A Escola de Tempo Integral Fidêncio Bogo, localizada na região rural do Taquaruçu Grande, em Palmas, recebe nesta sexta-feira, 24, o terceiro encontro de formação do programa Escola da Terra, voltado a professores, diretores e supervisores que trabalham em unidades escolares do campo. A condução do programa é uma parceria da Universidade Federal do Tocantins (UFT), Prefeitura de Palmas, Estado do Tocantins e Governo Federal por meio do Novo Pronacampo, que é um conjunto de ações de apoio aos sistemas de ensino para a implementação da Política de Educação do Campo.
Oficinas
Estão matriculados 140 cursistas, sendo 110 da rede municipal de Palmas e 30 da rede estadual. Neste terceiro encontro, a oficina de música foi ministrada pelo professor Roberto Francisco Leite (Chyco Leite), e a de artes visuais pela professora Fernanda Massagardi, ambos do campus de Arraias da UFT. Cada formação aborda temas específicos com professores especialistas.

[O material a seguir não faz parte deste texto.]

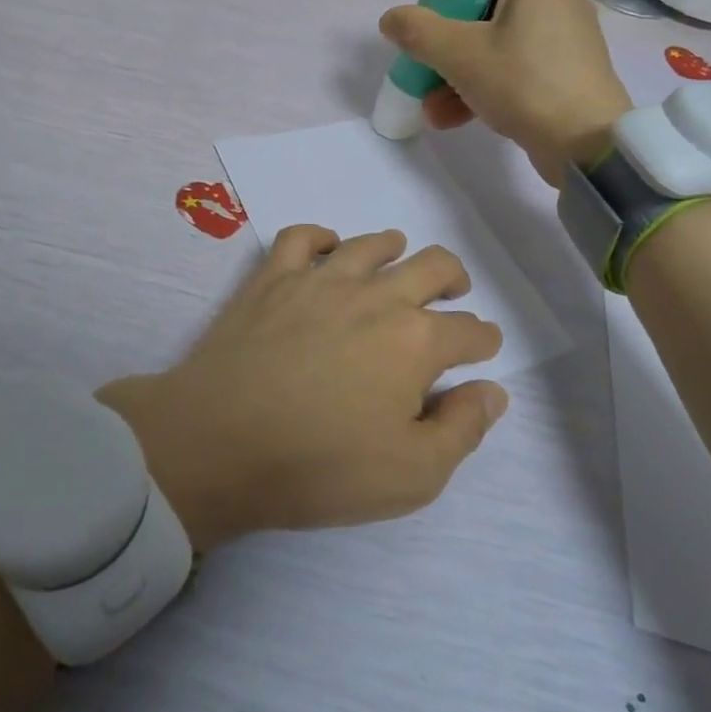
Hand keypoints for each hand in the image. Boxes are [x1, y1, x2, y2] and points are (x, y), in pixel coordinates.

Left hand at [96, 226, 507, 550]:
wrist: (219, 442)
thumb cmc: (320, 466)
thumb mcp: (412, 475)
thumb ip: (461, 429)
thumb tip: (491, 391)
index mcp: (416, 341)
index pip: (469, 331)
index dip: (484, 340)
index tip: (483, 346)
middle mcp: (376, 296)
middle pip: (432, 266)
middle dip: (454, 277)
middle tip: (454, 292)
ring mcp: (321, 279)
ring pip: (371, 244)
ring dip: (396, 247)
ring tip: (399, 257)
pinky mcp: (273, 277)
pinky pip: (302, 236)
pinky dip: (321, 237)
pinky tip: (327, 248)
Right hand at [379, 0, 631, 185]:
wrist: (587, 145)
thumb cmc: (524, 83)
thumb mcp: (460, 55)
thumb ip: (419, 32)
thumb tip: (391, 19)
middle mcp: (555, 0)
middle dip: (448, 31)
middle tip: (427, 51)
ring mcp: (561, 39)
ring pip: (496, 40)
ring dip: (457, 68)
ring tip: (429, 103)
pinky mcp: (562, 73)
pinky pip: (513, 67)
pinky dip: (483, 85)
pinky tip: (449, 118)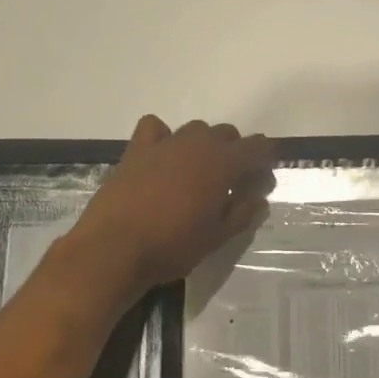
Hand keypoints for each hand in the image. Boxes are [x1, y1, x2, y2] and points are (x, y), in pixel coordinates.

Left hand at [68, 116, 275, 295]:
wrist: (114, 249)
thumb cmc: (172, 246)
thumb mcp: (217, 238)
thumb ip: (242, 214)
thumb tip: (259, 200)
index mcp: (223, 163)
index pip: (257, 148)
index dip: (264, 164)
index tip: (260, 185)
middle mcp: (197, 144)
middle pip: (227, 134)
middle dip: (236, 154)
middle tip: (231, 185)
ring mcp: (165, 143)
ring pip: (196, 129)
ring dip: (204, 145)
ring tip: (198, 173)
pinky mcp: (136, 149)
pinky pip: (155, 128)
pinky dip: (163, 136)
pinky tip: (163, 156)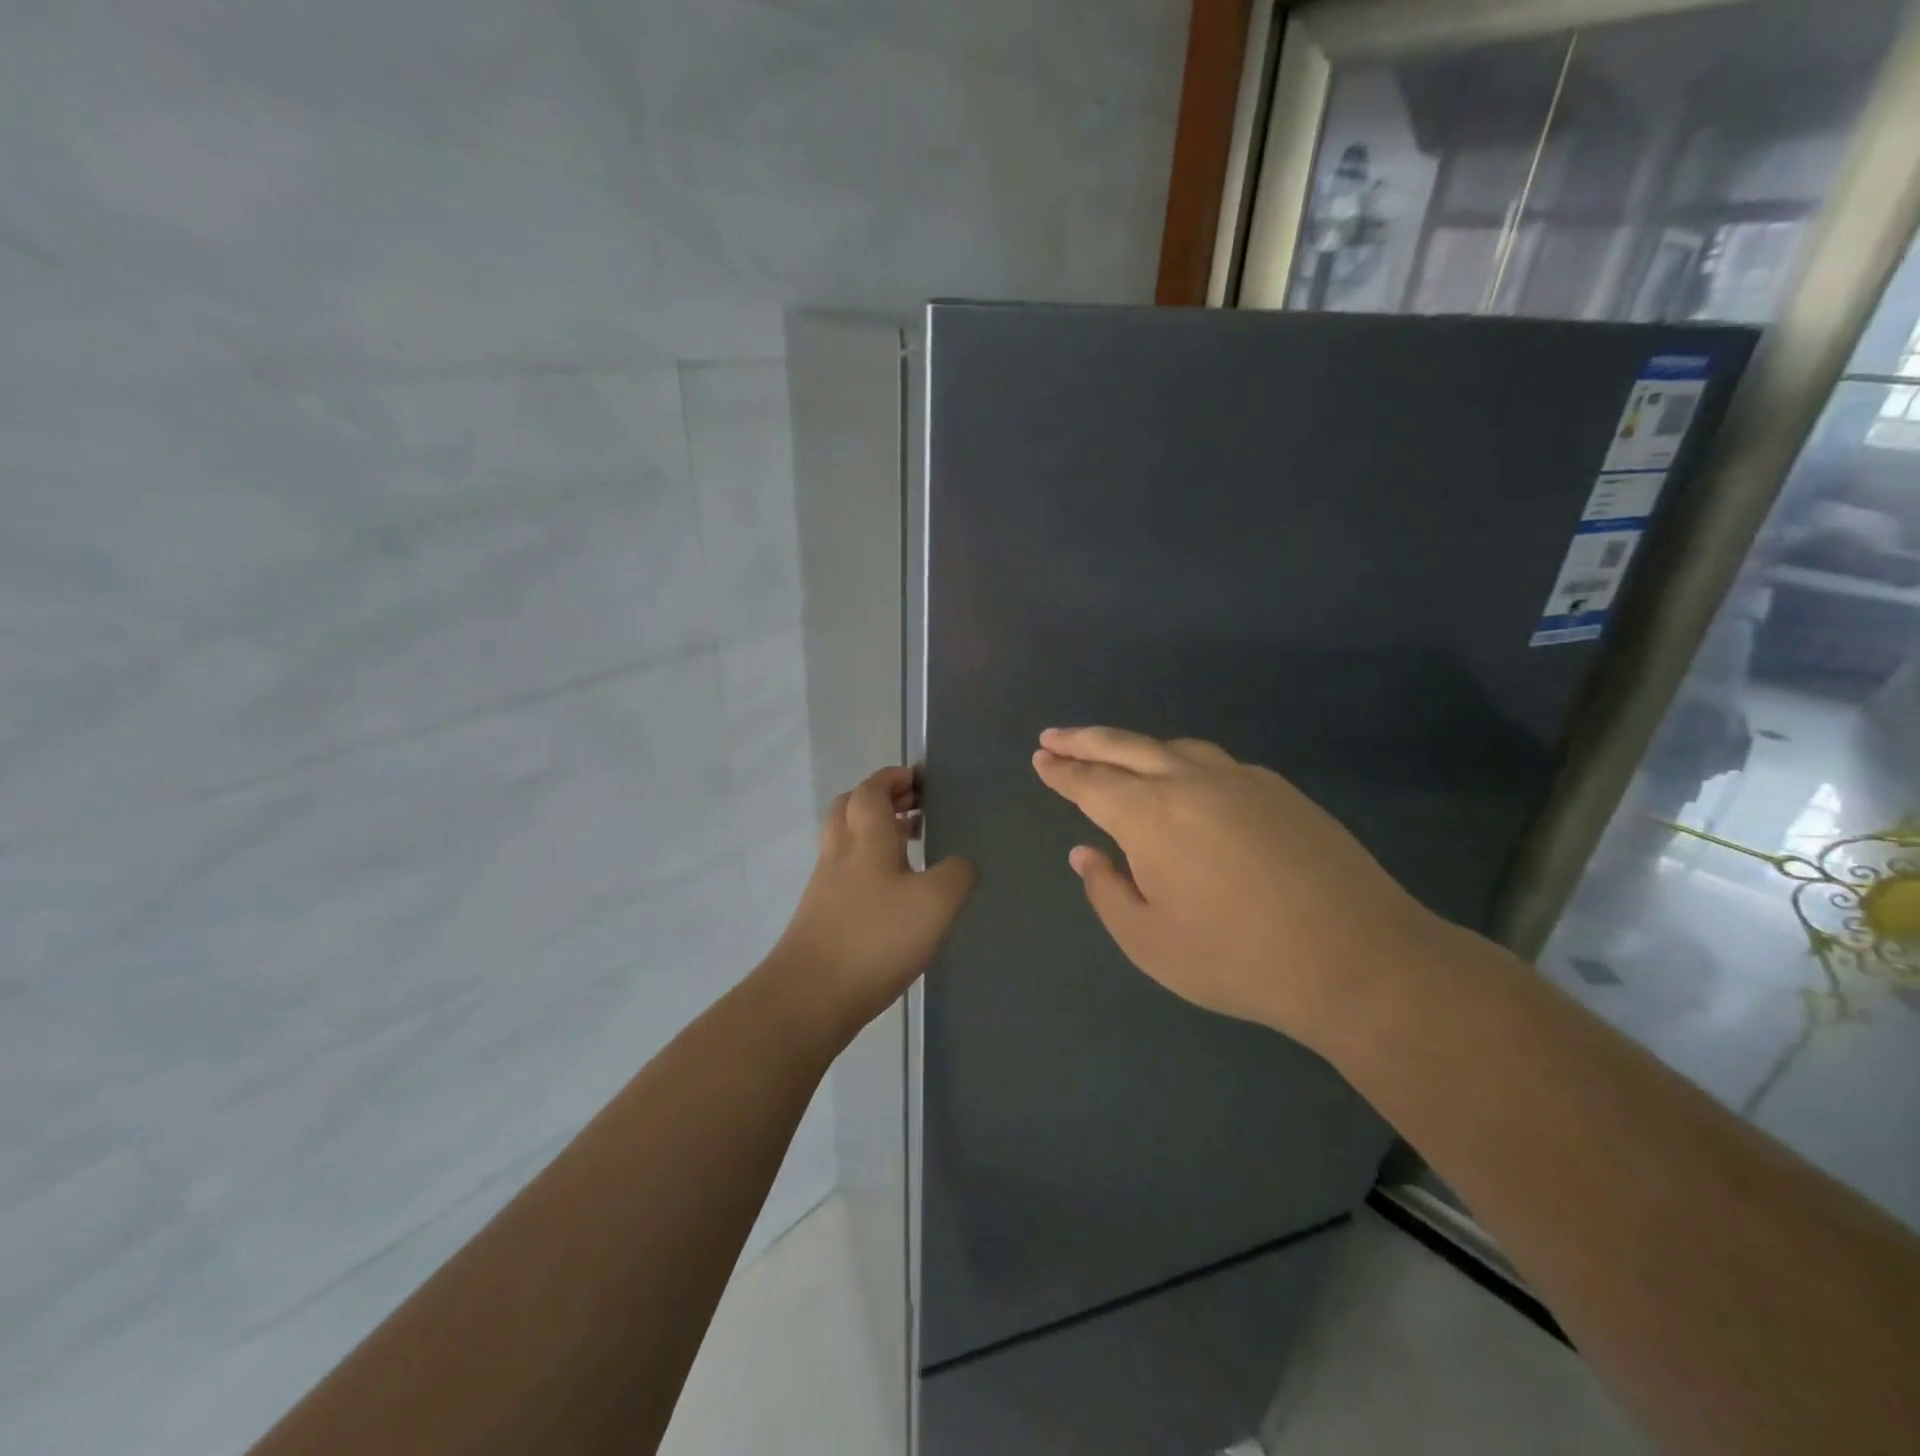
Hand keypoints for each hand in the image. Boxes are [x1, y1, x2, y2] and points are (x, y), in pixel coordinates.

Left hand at [771, 766, 975, 1033]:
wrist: (810, 996)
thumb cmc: (876, 938)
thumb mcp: (935, 902)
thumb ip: (957, 874)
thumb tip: (961, 863)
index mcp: (865, 838)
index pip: (871, 790)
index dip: (891, 778)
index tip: (916, 779)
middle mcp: (840, 853)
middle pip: (850, 808)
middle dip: (879, 800)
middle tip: (912, 806)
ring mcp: (825, 885)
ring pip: (846, 841)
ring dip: (874, 833)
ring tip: (910, 846)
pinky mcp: (820, 916)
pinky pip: (845, 874)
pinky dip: (868, 867)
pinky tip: (893, 892)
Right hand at [1032, 726, 1451, 1051]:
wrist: (1356, 958)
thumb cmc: (1237, 958)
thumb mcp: (1150, 942)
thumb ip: (1107, 891)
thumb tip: (1086, 853)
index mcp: (1150, 815)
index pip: (1091, 782)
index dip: (1061, 772)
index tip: (1040, 759)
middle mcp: (1190, 782)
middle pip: (1125, 746)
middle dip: (1084, 740)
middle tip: (1055, 737)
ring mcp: (1241, 780)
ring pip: (1174, 747)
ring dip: (1136, 745)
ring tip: (1116, 753)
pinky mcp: (1280, 791)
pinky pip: (1217, 762)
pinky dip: (1184, 762)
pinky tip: (1187, 781)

O professor Chyco Leite considera que as políticas públicas são essenciais para o desenvolvimento social do país, e cita a ETI Fidêncio como um exemplo de estrutura que funciona e atende seu propósito. Ele considera louvável a iniciativa de trazer atividades artísticas para as escolas do campo, e destaca o diferencial da unidade palmense que já oferece yoga e teatro aos seus alunos. “É muito bom para o aluno da escola rural ter esta vivência, pois as formações técnicas são importantes, mas a arte é imprescindível ao ser humano”, considera.
Coordenadora do programa Escola na Terra no estado, a professora da UFT em Arraias, Suze Silva Sales, explica que a Escola da Terra tem o objetivo propor aos professores que atuam nas escolas do campo que repensem a sua metodologia e prática pedagógica, considerando o contexto social do aluno, seu território e entendimento de quem ele é, enquanto sujeito social nesse espaço.
“Buscamos preparar o professor, que muitas vezes se desloca da cidade, para as especificidades da educação no campo. Quando a educação começa a partir do que sabemos e valoriza os conhecimentos que nós temos, ela é melhor aprendida, é melhor entendida pelos alunos. O caráter interdisciplinar da formação traz conteúdos, oficinas e experiências que perpassam todas as áreas do conhecimento”, avalia Suze.
Diretor da unidade anfitriã do encontro, Ademir Bandeira acredita que a formação irá contribuir para transformar e inovar o trabalho em sala de aula, valorizando e equilibrando o conteúdo oferecido aos alunos. “Vamos debater não apenas as necessidades da educação do campo, mas sobretudo as possibilidades que se abrem tanto a nós, professores, quanto aos estudantes. A abordagem multidisciplinar vai oportunizar muitos diálogos, o que torna muito importante esse encontro”, finaliza.
Novo Pronacampo
O Novo Pronacampo é uma política pública articulada para ampliar, qualificar e garantir a oferta, o acesso e a permanência à modalidade da educação do campo aos povos do campo, das águas e das florestas, em todas as etapas e níveis, assegurando o direito à educação e suas especificidades a todos os povos brasileiros.